Bill backers say it’s likely a Rural Emergency Hospital will reopen in Keokuk. “Both of my grandparents’ lives were saved at Keokuk Area Hospital in the last five, six years, so having access at least to emergency care is very, very important,” Representative Amy Nielsen, a Democrat from North Liberty, said.

Republican Representative Martin Graber of Fort Madison said a constituent in Keokuk recently had to decide whether a relative who’d suffered a stroke should be taken to a hospital in Fort Madison or Carthage, Illinois because Keokuk’s hospital is closed. “There very aren’t many times that you and I get to vote on a bill that means life and death to people,” Graber said. “This one does that. When it’s fully implemented, it’ll make a difference.”

Republican Representative Tom Moore of Griswold said only hospitals in rural areas that can keep an emergency room open 24 hours a day, seven days a week will be able to get this new designation. “This bill will only affect a few rural hospitals, but it is critical in giving them the option to stay a viable, financially stable hospital or, in the case of the Keokuk hospital, the ability to reopen as an REH,” Moore said.
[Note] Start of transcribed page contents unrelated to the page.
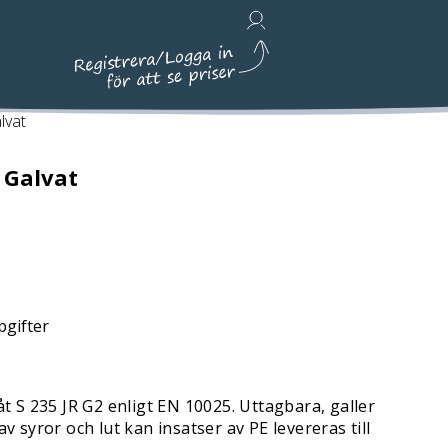
Avfallshantering, Städ & Emballage
lvat
 Galvat
pgifter
t S 235 JR G2 enligt EN 10025. Uttagbara, galler
 syror och lut kan insatser av PE levereras till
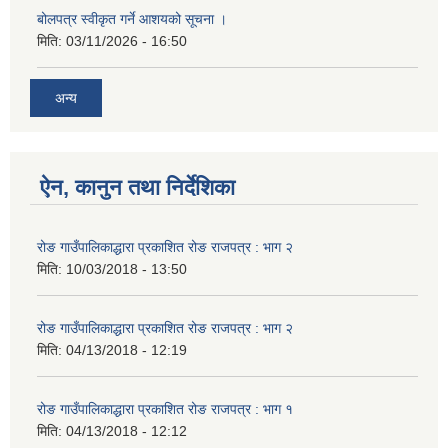
बोलपत्र स्वीकृत गर्ने आशयको सूचना ।
मिति:
03/11/2026 - 16:50
अन्य
ऐन, कानुन तथा निर्देशिका
रोङ गाउँपालिकाद्धारा प्रकाशित रोङ राजपत्र : भाग २
मिति:
10/03/2018 - 13:50
रोङ गाउँपालिकाद्धारा प्रकाशित रोङ राजपत्र : भाग २
मिति:
04/13/2018 - 12:19
रोङ गाउँपालिकाद्धारा प्रकाशित रोङ राजपत्र : भाग १
मिति:
04/13/2018 - 12:12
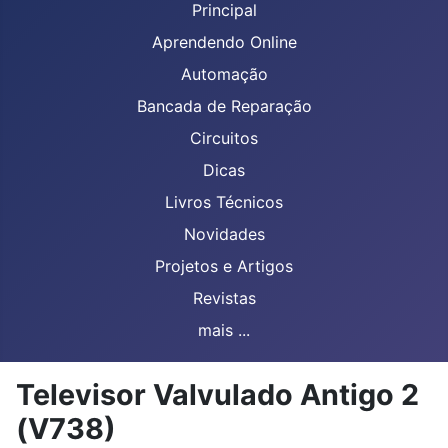
Principal
Aprendendo Online
Automação
Bancada de Reparação
Circuitos
Dicas
Livros Técnicos
Novidades
Projetos e Artigos
Revistas
mais ...
Televisor Valvulado Antigo 2
(V738)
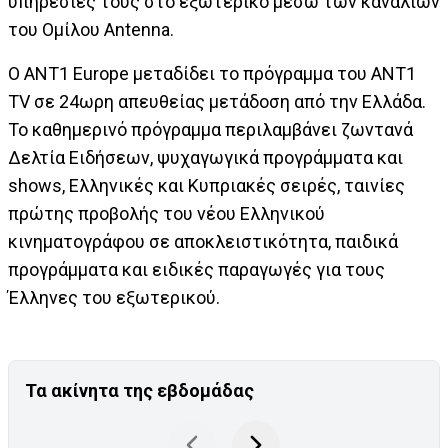
υπηρεσίες τους στο εξωτερικό μέσω των καναλιών
του Ομίλου Antenna.
Ο ΑΝΤ1 Europe μεταδίδει το πρόγραμμα του ΑΝΤ1
TV σε 24ωρη απευθείας μετάδοση από την Ελλάδα.
Το καθημερινό πρόγραμμα περιλαμβάνει ζωντανά
Δελτία Ειδήσεων, ψυχαγωγικά προγράμματα και
shows, Ελληνικές και Κυπριακές σειρές, ταινίες
πρώτης προβολής του νέου Ελληνικού
κινηματογράφου σε αποκλειστικότητα, παιδικά
προγράμματα και ειδικές παραγωγές για τους
Έλληνες του εξωτερικού.
Τα ακίνητα της εβδομάδας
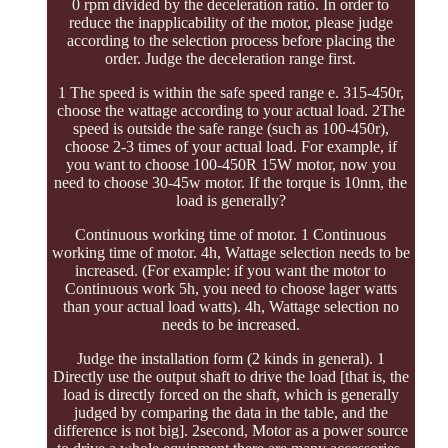
0 rpm divided by the deceleration ratio. In order to
reduce the inapplicability of the motor, please judge
according to the selection process before placing the
order. Judge the deceleration range first.
1 The speed is within the safe speed range e. 315-450r,
choose the wattage according to your actual load. 2The
speed is outside the safe range (such as 100-450r),
choose 2-3 times of your actual load. For example, if
you want to choose 100-450R 15W motor, now you
need to choose 30-45w motor. If the torque is 10nm, the
load is generally?
Continuous working time of motor. 1 Continuous
working time of motor. 4h, Wattage selection needs to be
increased. (For example: if you want the motor to
Continuous work 5h, you need to choose lager watts
than your actual load watts). 4h, Wattage selection no
needs to be increased.
Judge the installation form (2 kinds in general). 1
Directly use the output shaft to drive the load [that is, the
load is directly forced on the shaft, which is generally
judged by comparing the data in the table, and the
difference is not big]. 2second, Motor as a power source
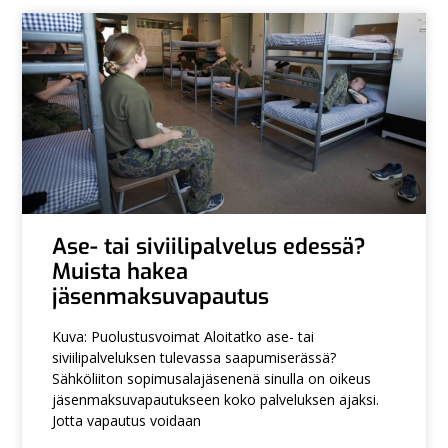
Ase- tai siviilipalvelus edessä?
Muista hakea
jäsenmaksuvapautus
Kuva: Puolustusvoimat Aloitatko ase- tai
siviilipalveluksen tulevassa saapumiserässä?
Sähköliiton sopimusalajäsenenä sinulla on oikeus
jäsenmaksuvapautukseen koko palveluksen ajaksi.
Jotta vapautus voidaan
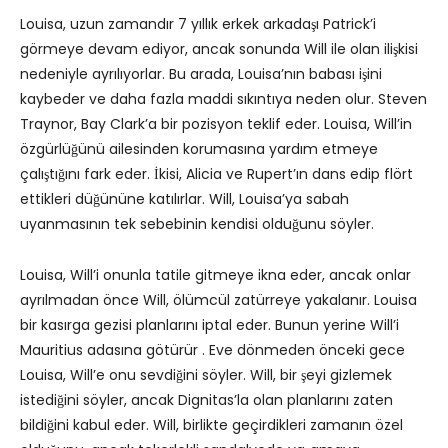
Louisa, uzun zamandır 7 yıllık erkek arkadaşı Patrick’i
görmeye devam ediyor, ancak sonunda Will ile olan ilişkisi
nedeniyle ayrılıyorlar. Bu arada, Louisa’nın babası işini
kaybeder ve daha fazla maddi sıkıntıya neden olur. Steven
Traynor, Bay Clark’a bir pozisyon teklif eder. Louisa, Will’in
özgürlüğünü ailesinden korumasına yardım etmeye
çalıştığını fark eder. İkisi, Alicia ve Rupert’ın dans edip flört
ettikleri düğününe katılırlar. Will, Louisa’ya sabah
uyanmasının tek sebebinin kendisi olduğunu söyler.
Louisa, Will’i onunla tatile gitmeye ikna eder, ancak onlar
ayrılmadan önce Will, ölümcül zatürreye yakalanır. Louisa
bir kasırga gezisi planlarını iptal eder. Bunun yerine Will’i
Mauritius adasına götürür . Eve dönmeden önceki gece
Louisa, Will’e onu sevdiğini söyler. Will, bir şeyi gizlemek
istediğini söyler, ancak Dignitas’la olan planlarını zaten
bildiğini kabul eder. Will, birlikte geçirdikleri zamanın özel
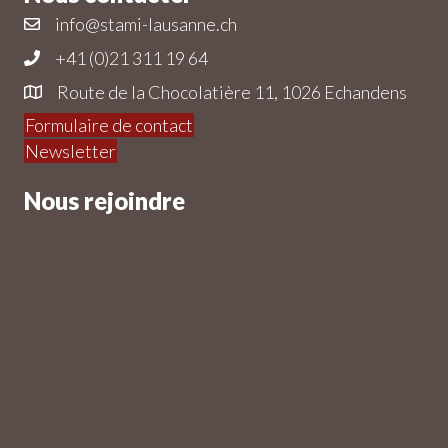
info@stami-lausanne.ch
+41 (0)21 311 19 64
Route de la Chocolatière 11, 1026 Echandens
Formulaire de contact
Newsletter
Nous rejoindre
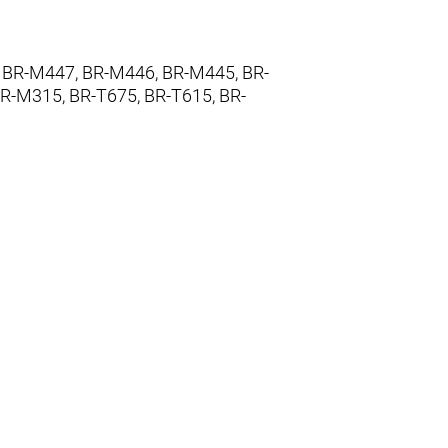
 BR-M447, BR-M446, BR-M445, BR-
-M315, BR-T675, BR-T615, BR-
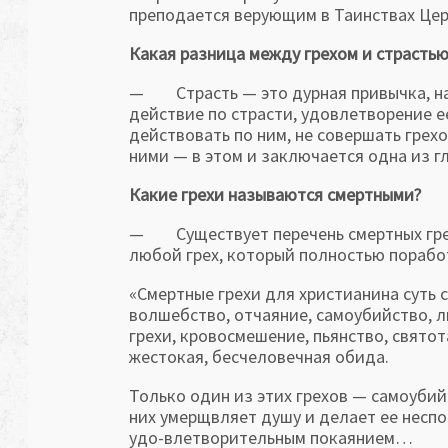
преподается верующим в Таинствах Цер
Какая разница между грехом и страстью
— Страсть — это дурная привычка, нав
действие по страсти, удовлетворение ее
действовать по ним, не совершать грех
ними — в этом и заключается одна из г
Какие грехи называются смертными?
— Существует перечень смертных грехо
любой грех, который полностью порабо
«Смертные грехи для христианина суть с
волшебство, отчаяние, самоубийство, 
грехи, кровосмешение, пьянство, святот
жестокая, бесчеловечная обида.
Только один из этих грехов — самоуби
них умерщвляет душу и делает ее неспо
удо-влетворительным покаянием…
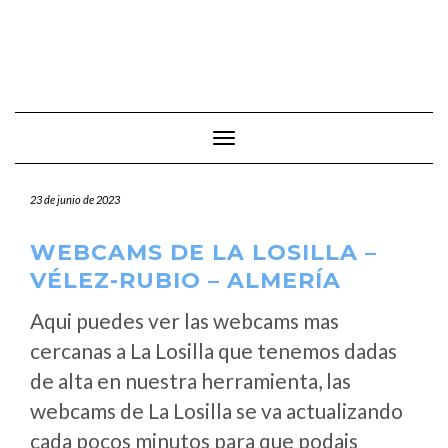
Cambiar modo de navegación
23 de junio de 2023
WEBCAMS DE LA LOSILLA –
VÉLEZ-RUBIO – ALMERÍA
Aqui puedes ver las webcams mas
cercanas a La Losilla que tenemos dadas
de alta en nuestra herramienta, las
webcams de La Losilla se va actualizando
cada pocos minutos para que podais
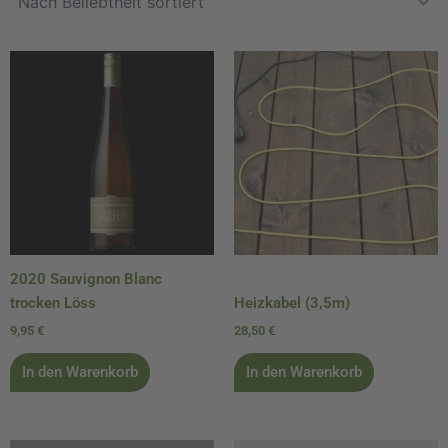
2020 Sauvignon Blanc
trocken Löss
Heizkabel (3,5m)
9,95
€
28,50
€
In den Warenkorb
In den Warenkorb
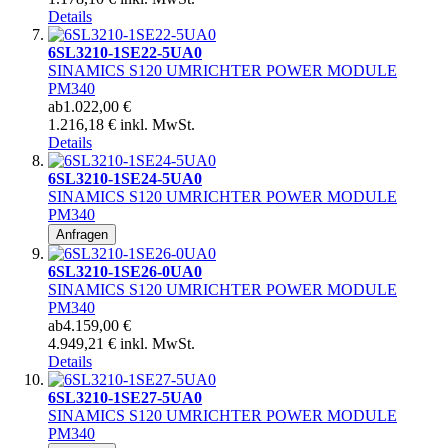
Details
6SL3210-1SE22-5UA0
SINAMICS S120 UMRICHTER POWER MODULE
PM340
ab
1.022,00 €
1.216,18 € inkl. MwSt.
Details
6SL3210-1SE24-5UA0
SINAMICS S120 UMRICHTER POWER MODULE
PM340
Anfragen
6SL3210-1SE26-0UA0
SINAMICS S120 UMRICHTER POWER MODULE
PM340
ab
4.159,00 €
4.949,21 € inkl. MwSt.
Details
6SL3210-1SE27-5UA0
SINAMICS S120 UMRICHTER POWER MODULE
PM340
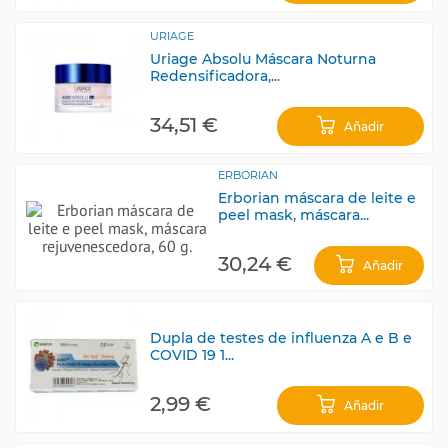
URIAGE
Uriage Absolu Máscara Noturna
Redensificadora,...
34,51 €
Añadir
ERBORIAN
Erborian máscara de leite e
peel mask, máscara...
30,24 €
Añadir
Dupla de testes de influenza A e B e
COVID 19 1...
2,99 €
Añadir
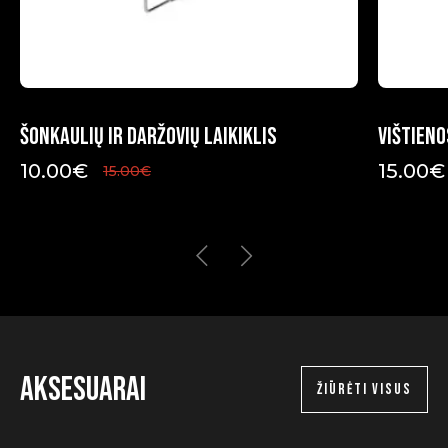
Šonkaulių ir daržovių laikiklis
Vištieno
10.00
€
15.00
€
15.00
€
Original
Current
Original
Current
price
price
price
price
was:
is:
was:
is:
15.00€.
10.00€.
20.00€.
15.00€.
Aksesuarai
ŽIŪRĖTI VISUS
The Rural Emergency Hospital designation will also be available to rural surgical centers that provide outpatient services if the bill becomes law. Senator Janet Petersen, a Democrat from Des Moines, voted for the bill, but warned without higher reimbursement rates for the care provided to Medicaid patients, more Iowa hospitals will have to downgrade to Rural Emergency Hospital status. “I think the bigger question Iowans are asking is what can we do to prevent Iowa hospitals from failing in the first place,” Petersen said.

Representative Dave Jacoby, a Democrat from Coralville, was the only legislator to vote against the bill. Jacoby said the bill did nothing to help urban hospitals, which are also struggling with low reimbursement rates while providing care to rural as well as urban residents.